The Duchess, born Gladys Marie Deacon in Boston, made no reply. By last week she was used to the peculiar ways of the Duke, fretful Charles Richard John (“Sunny” for Sunderland) Spencer-Churchill, 61, 9th of his line.

The Duke had moved out this spring. He was annoyed by his second duchess’ lack of interest in society, so unlike his first wife Consuelo Vanderbilt, who divorced him in 1920 and next year married Lieut.-Colonel Jacques Balsan (as the Duke carefully points out in his Who’s Who entry). Directly after Consuelo’s divorce, His Grace married cool, beautiful Bostonian Gladys Deacon. While he danced spryly at night clubs, she has stayed at home. When they gave receptions last winter he frequently stood alone at the head of the stairs. During the recent London Season he lived alone at the Ritz Hotel, gave big week-end parties without her at Blenheim Castle.* Socialites assume that a second Marlborough divorce is imminent.

Last week the three strangers who invaded Gladys of Marlborough’s mansion said they were private detectives, implied that their employer was the Duke. They cut off the electricity, gas and telephone. Then they locked themselves in the basement rooms which include the larders and pantries. Friends of the Duchess, made curious by the telephone operator’s explanation that Her Grace’s telephone had been temporarily suspended, called to investigate. They returned with provisions, helped her cook meals on an oil stove.
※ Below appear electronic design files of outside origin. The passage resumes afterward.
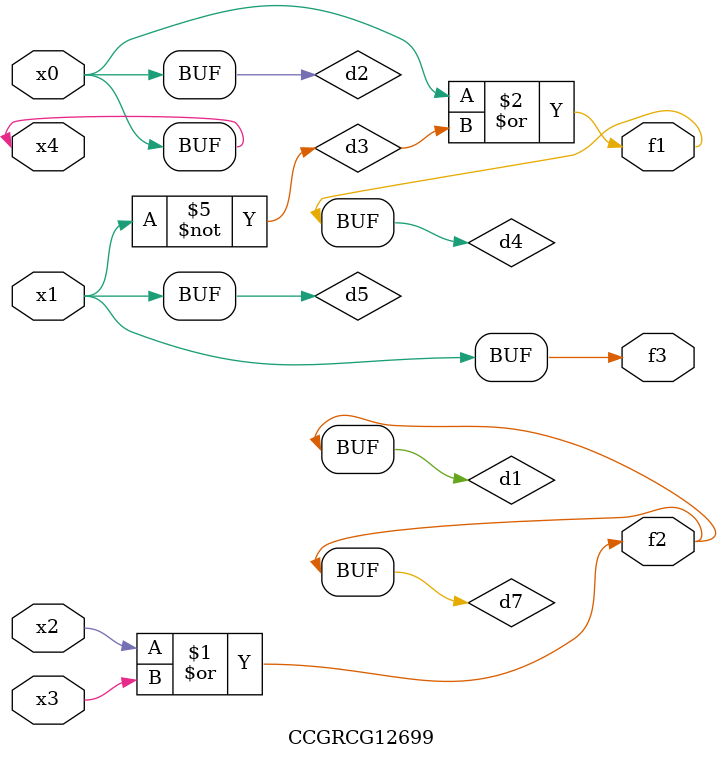
<source format=v>
module CCGRCG12699(
	input x0, x1, x2, x3, x4,
	output f1, f2, f3
);

	wire d1, d2, d3, d4, d5, d6, d7;

	or (d1, x2, x3);
	buf (d2, x0, x4);
	not (d3, x1);
	or (d4, d2, d3);
	not (d5, d3);
	nand (d6, d1, d3);
	or (d7, d1);
	assign f1 = d4;
	assign f2 = d7;
	assign f3 = d5;
endmodule

</source>
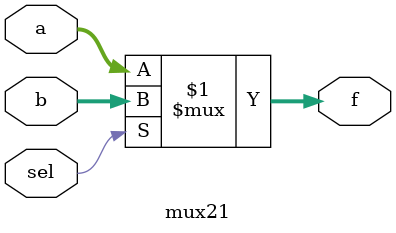
<source format=sv>
module mux21 #(
    parameter N = 32
) (
    input logic [N-1:0] a, b,
    input logic sel,
    output logic [N-1:0] f
);

    assign f = sel ? b : a;
endmodule
</source>
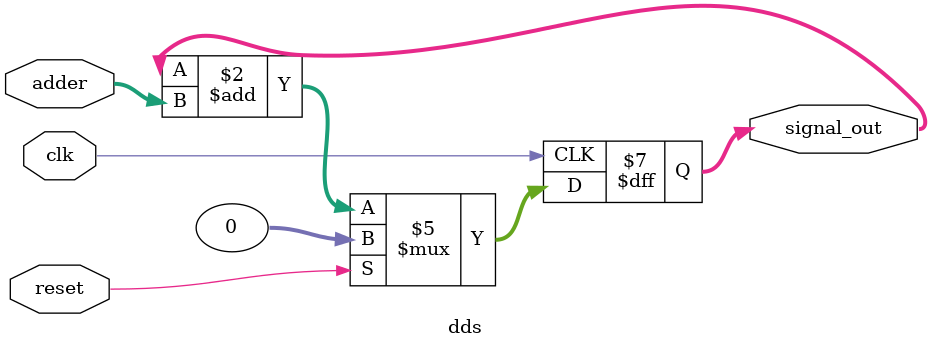
<source format=v>
module dds(clk, reset, adder, signal_out);
parameter WIDTH = 32;

input wire clk, reset;
input [(WIDTH - 1):0] adder;

output reg [(WIDTH - 1):0] signal_out;

initial 
begin
	signal_out <= 0;
end

always @(posedge clk) begin
	if (reset)
		signal_out <= 0;
	else
		signal_out <= signal_out + adder;
end

endmodule

</source>
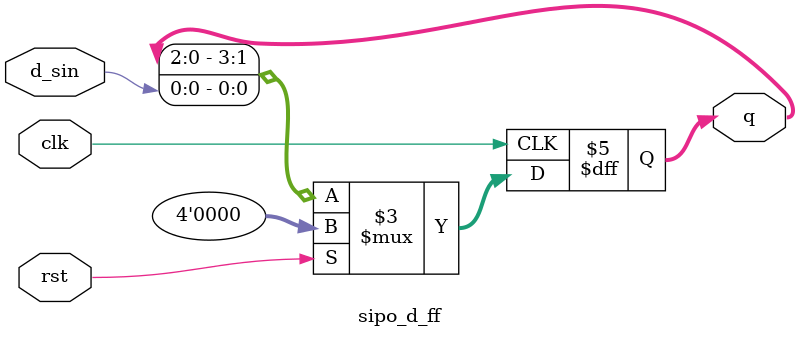
<source format=v>
module sipo_d_ff(input d_sin,clk,rst,
                 output reg [3:0] q); 

  always @(posedge clk) begin
     if (rst) begin
      q <= 4'b0000;
    end
    else
      q<={q[2:0],d_sin};
   end
endmodule

</source>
In the basement the three detectives lurked, presumably living off the fat of the Marlborough larder. For four days Gladys of Marlborough camped on.

On the fourth she sent for two vans. Into the first, workmen loaded her collection of paintings. When they began to load heavy furniture into the second van, the three detectives suddenly popped out of the basement, stopped the loading. One detective brought a policeman. Coolly Gladys of Marlborough appeared, told the movers to resume work. The policeman scratched his head. The detectives sent for a lawyer. The Duchess sent for hers. After a long conference between Duchess, lawyers, detectives and policeman, the vans drove off. Gladys of Marlborough walked out of her house, down the street to the Carlton Hotel.

*For Blenheim, Britain’s sift in 1704 to the great first Duke, the Marlboroughs pay annual rent to George V of a banner emblazoned with three “flower-de-luces” (fleur de lis).